AMES, Iowa – Pruning is the selective removal of specific plant parts for the benefit of the whole plant. Pruning shows both the art and science of horticulture. Knowing exactly when to prune is essential when taking care of shrubs to ensure a successful growth.
Horticulturists with Iowa State University Extension and Outreach provide information on when it is the best time to prune shrubs. To have additional questions answered, contact the ISU Hortline at 515-294-3108 or at email@example.com.
Spring-flowering shrubs, such as lilac and forsythia, bloom in spring on the growth of the previous season. The plant’s health or condition determines the best time to prune spring-flowering shrubs.
Neglected, overgrown spring-flowering shrubs often require extensive pruning to rejuvenate or renew the plants. The best time to rejuvenate large, overgrown shrubs is late winter or early spring, either March or early April. Heavy pruning in late winter or early spring will reduce or eliminate the flower display for two or three years. However, rejuvenation pruning will restore the health of the shrubs.
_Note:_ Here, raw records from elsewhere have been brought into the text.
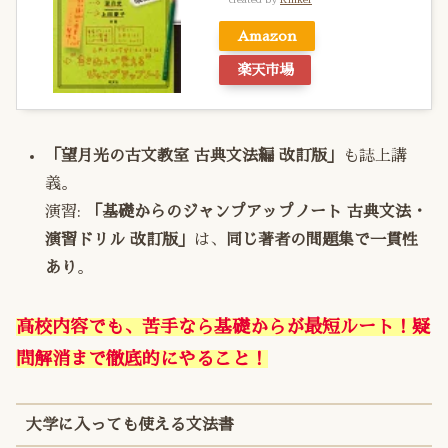
Amazon
楽天市場
「望月光の古文教室 古典文法編 改訂版」
も誌上講
義。
演習
:
「基礎からのジャンプアップノート 古典文法・
演習ドリル 改訂版」
は、
同じ著者の問題集で一貫性
あり
。
高校内容でも、苦手なら基礎からが最短ルート！疑
問解消まで徹底的にやること！
大学に入っても使える文法書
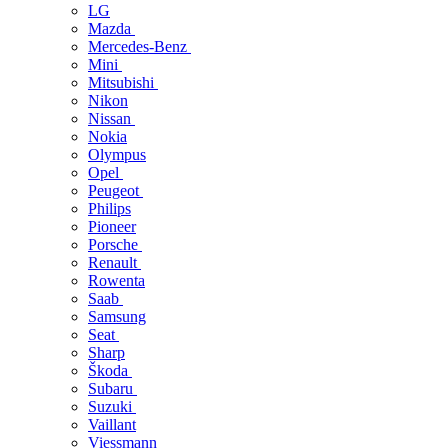
LG
Mazda
Mercedes-Benz
Mini
Mitsubishi
Nikon
Nissan
Nokia
Olympus
Opel
Peugeot
Philips
Pioneer
Porsche
Renault
Rowenta
Saab
Samsung
Seat
Sharp
Škoda
Subaru
Suzuki
Vaillant
Viessmann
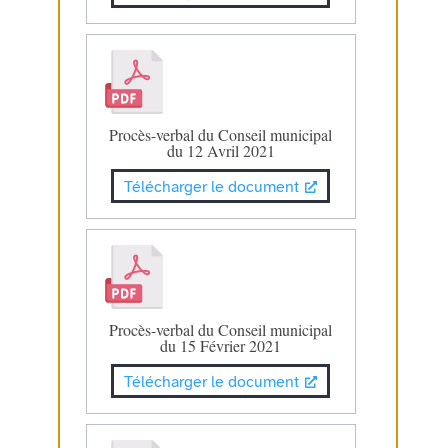
Procès-verbal du Conseil municipal
du 12 Avril 2021
Télécharger le document
Procès-verbal du Conseil municipal
du 15 Février 2021
Télécharger le document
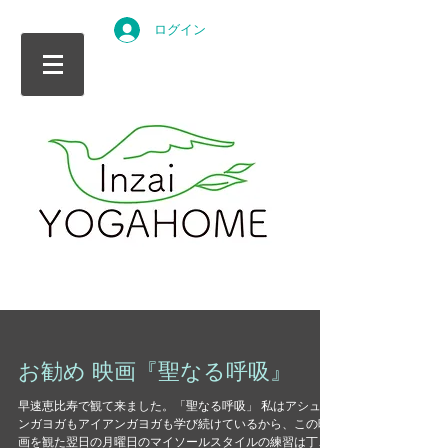
ログイン
お勧め 映画『聖なる呼吸』
早速恵比寿で観て来ました。「聖なる呼吸」 私はアシュタ
ンガヨガもアイアンガヨガも学び続けているから、この映
画を観た翌日の月曜日のマイソールスタイルの練習は丁寧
The best time to prune healthy, well-maintained spring-flowering shrubs is immediately after flowering. Healthy, well-maintained shrubs should require only light to moderate pruning. Pruning immediately after flowering allows gardeners to enjoy the spring flower display and provides adequate time for the shrubs to initiate new flower buds for next season.
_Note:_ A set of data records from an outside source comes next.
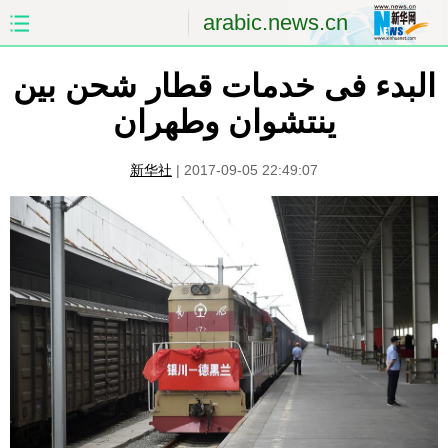
arabic.news.cn
الصفحة الأولى
الصين
البدء فى خدمات قطار شحن بين
ينتشوان وطهران
العالم
الشرق الأوسط
新华社
|
2017-09-05 22:49:07
الصين والعالم العربي
الاقتصاد
الثقافة والتعليم
العلوم والصحة
السياحة والبيئة
الرياضة
الصور
مؤتمر صحفى للخارجية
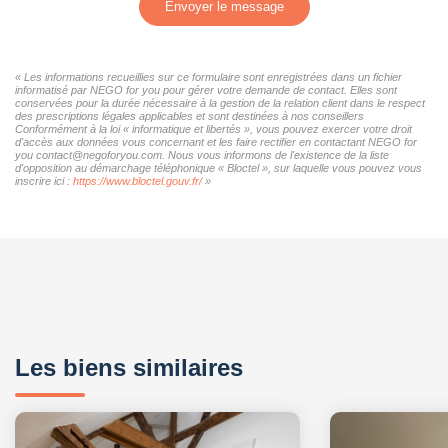
Envoyer le message
« Les informations recueillies sur ce formulaire sont enregistrées dans un fichier
informatisé par NEGO for you pour gérer votre demande de contact. Elles sont
conservées pour la durée nécessaire à la gestion de la relation client dans le respect
des prescriptions légales applicables et sont destinées à nos conseillers
Conformément à la loi « informatique et libertés », vous pouvez exercer votre droit
d'accès aux données vous concernant et les faire rectifier en contactant NEGO for
you contact@negoforyou.com. Nous vous informons de l'existence de la liste
d'opposition au démarchage téléphonique « Bloctel », sur laquelle vous pouvez vous
inscrire ici :
https://www.bloctel.gouv.fr/
»
Les biens similaires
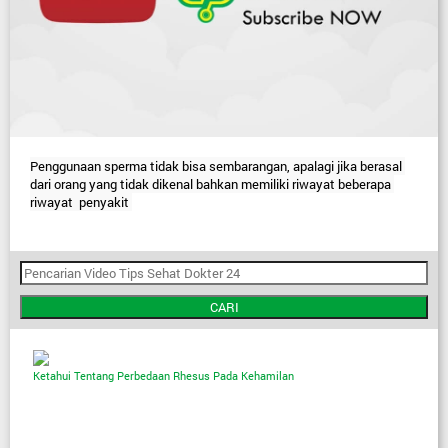
Penggunaan sperma tidak bisa sembarangan, apalagi jika berasal 
dari orang yang tidak dikenal bahkan memiliki riwayat beberapa 
riwayat  penyakit 
CARI
Ketahui Tentang Perbedaan Rhesus Pada Kehamilan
Summer-flowering shrubs, such as potentilla, Japanese spirea and panicle hydrangea bloom in summer on the current year’s growth. Prune summer-flowering shrubs in late winter or early spring. The pruned shrubs will bloom in summer on the current season’s growth.
All shrubs flower. However, the flowers of some deciduous shrubs, such as winged euonymus (burning bush), alpine currant and fragrant sumac are small and inconspicuous. These shrubs possess attractive foliage, fruit, bark or some other ornamental feature. Prune shrubs with inconspicuous flowers in late winter or early spring before growth begins.
Prune narrow-leaved evergreen shrubs, such as juniper and yew, in early April before new growth begins. Light pruning may also be done in mid-summer. Avoid pruning narrow-leaved evergreens in fall. Fall pruned shrubs are more susceptible to winter injury.